▸ Textauszug:
□ □ □
Fahrrad

Die Straße ist ein Spielbrett

Von der Sucht nach gelben Zetteln und schönen Fahrstühlen – vom Leben als Fahrradkurierin

Seitenstraßen bergen oft unvermutete Geschäfte, die nirgends anders als in einer Seitenstraße sein wollen. In einer dieser Straßen mit Kopfsteinpflaster und nicht-abgesenkten Bordsteinen von Berlin-Mitte stehen klassische Rennräder vor einem Schaufenster. Für mich sind alte Rennräder, was für andere Mädchen schöne Ohrringe sind – es ist nie ein Fehler, mehrere zu besitzen. In den meisten Läden stehen leider nur noch verschweißte Aluminiumrohre mit fettgedruckten Labels und angeschraubten Pedalen. In diesem Seitenstraßen-Laden liefern sich dagegen ein golden, ein rot, und ein silbern schimmerndes Stahlross ein inszeniertes Kopf-an-Kopfrennen.

Die Klingel an der Tür verrät mich. Ein Mann mit rötlichen Haaren, Sommersprossen und pinkem Trikot kommt aus dem Hinterzimmer. Er poliert eine verzierte Fahrradkurbel. „Kann ick dir helpen?“, fragt er mit einem weichen kanadischen Akzent. – „Ich schau erst noch“, sage ich und meine: Das kann ich mir eh nicht leisten. Ich war, ohne es gemerkt zu haben, in einen Juwelierladen gegangen. Es waren eben nicht einfach nur alte Rennräder. Es waren Sammlerstücke der Marken Fausto Coppi, Motta und De Rosa – manche sogar unverkäuflich. Vielleicht stehe ich etwas länger als der Durchschnitt vor seiner geliebten Sammlung, den eingerahmten Zeitungsausschnitten über Tour de France-Rennen vergangener Jahrzehnte und den Schwarzweißfotos von Rennfahrern, die Schirmmützen statt Helme tragen. „Do you like a Kaffee?“ – „Gerne.“ Er verschwindet im Hinterzimmer.
□ □ □
▸ Datensätze:
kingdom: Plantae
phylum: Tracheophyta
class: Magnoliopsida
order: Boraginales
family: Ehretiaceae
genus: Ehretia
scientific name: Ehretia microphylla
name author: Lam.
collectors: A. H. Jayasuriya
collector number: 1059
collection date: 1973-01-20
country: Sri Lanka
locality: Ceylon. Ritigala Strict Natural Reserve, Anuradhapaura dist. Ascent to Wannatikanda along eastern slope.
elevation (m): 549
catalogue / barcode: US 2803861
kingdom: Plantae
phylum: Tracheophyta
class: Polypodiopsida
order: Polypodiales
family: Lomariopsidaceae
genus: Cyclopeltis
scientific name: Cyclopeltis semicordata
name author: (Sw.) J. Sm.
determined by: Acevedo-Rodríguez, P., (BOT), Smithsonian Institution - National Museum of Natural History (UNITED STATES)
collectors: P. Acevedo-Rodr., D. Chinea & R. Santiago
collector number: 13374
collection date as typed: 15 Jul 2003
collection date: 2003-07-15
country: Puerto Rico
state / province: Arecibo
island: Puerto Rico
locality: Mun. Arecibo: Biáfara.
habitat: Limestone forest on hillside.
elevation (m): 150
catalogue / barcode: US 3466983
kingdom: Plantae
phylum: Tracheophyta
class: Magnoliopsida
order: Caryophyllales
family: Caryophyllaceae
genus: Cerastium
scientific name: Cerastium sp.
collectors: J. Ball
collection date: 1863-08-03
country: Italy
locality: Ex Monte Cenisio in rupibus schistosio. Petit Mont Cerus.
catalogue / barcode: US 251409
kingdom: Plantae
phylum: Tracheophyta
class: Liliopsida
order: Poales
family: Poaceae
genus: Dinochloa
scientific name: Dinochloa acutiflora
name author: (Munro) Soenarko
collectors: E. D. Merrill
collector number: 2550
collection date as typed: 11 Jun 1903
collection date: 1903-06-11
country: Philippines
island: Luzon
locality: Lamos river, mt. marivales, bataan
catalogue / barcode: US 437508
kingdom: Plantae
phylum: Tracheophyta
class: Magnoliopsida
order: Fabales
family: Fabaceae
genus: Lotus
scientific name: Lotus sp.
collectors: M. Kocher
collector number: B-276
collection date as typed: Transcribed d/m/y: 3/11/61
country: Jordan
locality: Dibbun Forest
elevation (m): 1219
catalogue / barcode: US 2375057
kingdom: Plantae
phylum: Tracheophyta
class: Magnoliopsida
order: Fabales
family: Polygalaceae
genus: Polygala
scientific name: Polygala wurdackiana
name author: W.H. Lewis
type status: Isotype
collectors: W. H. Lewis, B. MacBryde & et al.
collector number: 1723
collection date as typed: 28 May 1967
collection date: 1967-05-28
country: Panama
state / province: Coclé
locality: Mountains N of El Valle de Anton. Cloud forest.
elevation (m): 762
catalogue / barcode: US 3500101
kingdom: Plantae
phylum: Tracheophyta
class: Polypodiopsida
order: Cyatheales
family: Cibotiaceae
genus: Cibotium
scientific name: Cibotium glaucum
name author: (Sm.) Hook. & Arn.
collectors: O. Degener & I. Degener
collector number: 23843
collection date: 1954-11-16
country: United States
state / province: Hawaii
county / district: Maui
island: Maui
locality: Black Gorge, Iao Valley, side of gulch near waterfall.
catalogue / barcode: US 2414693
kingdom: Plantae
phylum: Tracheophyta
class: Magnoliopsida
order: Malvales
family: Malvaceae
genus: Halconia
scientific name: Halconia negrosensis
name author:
□ □ □
▸ Aufgabenstellung:
1. Beantworten Sie anhand des Textes über die Fahrradkurierin folgende Fragen:
(a) In welchen drei Farben schimmern die Stahlrosse im Schaufenster des Ladens?
(b) Mit welchem Akzent spricht der Mann im pinken Trikot?
(c) Von welchen Marken stammen die Sammlerstücke im Laden?
2. Geben Sie den Abschnitt des Textes über die Fahrradkurierin wortgetreu wieder, der mit „Seitenstraßen bergen oft“ beginnt und mit „ein inszeniertes Kopf-an-Kopfrennen.“ endet.
3. Führen Sie den Text über die Fahrradkurierin im gleichen Stil weiter und setzen Sie nach seinem letzten Satz ein.

▸ Lösungen:
1.
(a) Golden, rot und silbern.
(b) Mit einem weichen kanadischen Akzent.
(c) Von Fausto Coppi, Motta und De Rosa.

2.
Seitenstraßen bergen oft unvermutete Geschäfte, die nirgends anders als in einer Seitenstraße sein wollen. In einer dieser Straßen mit Kopfsteinpflaster und nicht-abgesenkten Bordsteinen von Berlin-Mitte stehen klassische Rennräder vor einem Schaufenster. Für mich sind alte Rennräder, was für andere Mädchen schöne Ohrringe sind – es ist nie ein Fehler, mehrere zu besitzen. In den meisten Läden stehen leider nur noch verschweißte Aluminiumrohre mit fettgedruckten Labels und angeschraubten Pedalen. In diesem Seitenstraßen-Laden liefern sich dagegen ein golden, ein rot, und ein silbern schimmerndes Stahlross ein inszeniertes Kopf-an-Kopfrennen.

3.
Ein Fahrradkurier kommt zur Tür rein und ruft: „Hey Dustin, coffee please“. Dann fummelt er an seinem Funkgerät rum und sagt: „M17, mach kurz Pause“. „Breganator“, ruft Dustin und stellt mir einen Kaffee hin. Das Funkgerät rauscht. Der Kurier trägt eine Mütze wie auf den Schwarzweißfotos. Seine Ohren schauen hervor und sind knallrot von der Kälte. Er kann reden und zuhören gleichzeitig. „Ein Ordner von der Schönhauser zur Urania. Messenger. Ich brauch da mal jemand, … Messenger, lasst mich hier nicht alleine!“, rauscht es aus dem Funkgerät. – „I wouldn’t do it“, lacht Dustin. „Du musst auch nicht mehr davon leben“, sagt der Kurier, greift das Funkgerät und sagt: „M17. Schönhauser. In fünf Minuten von Dustin“. Er nimmt er ein paar Schlucke von seinem brühheißen Kaffee und radelt davon.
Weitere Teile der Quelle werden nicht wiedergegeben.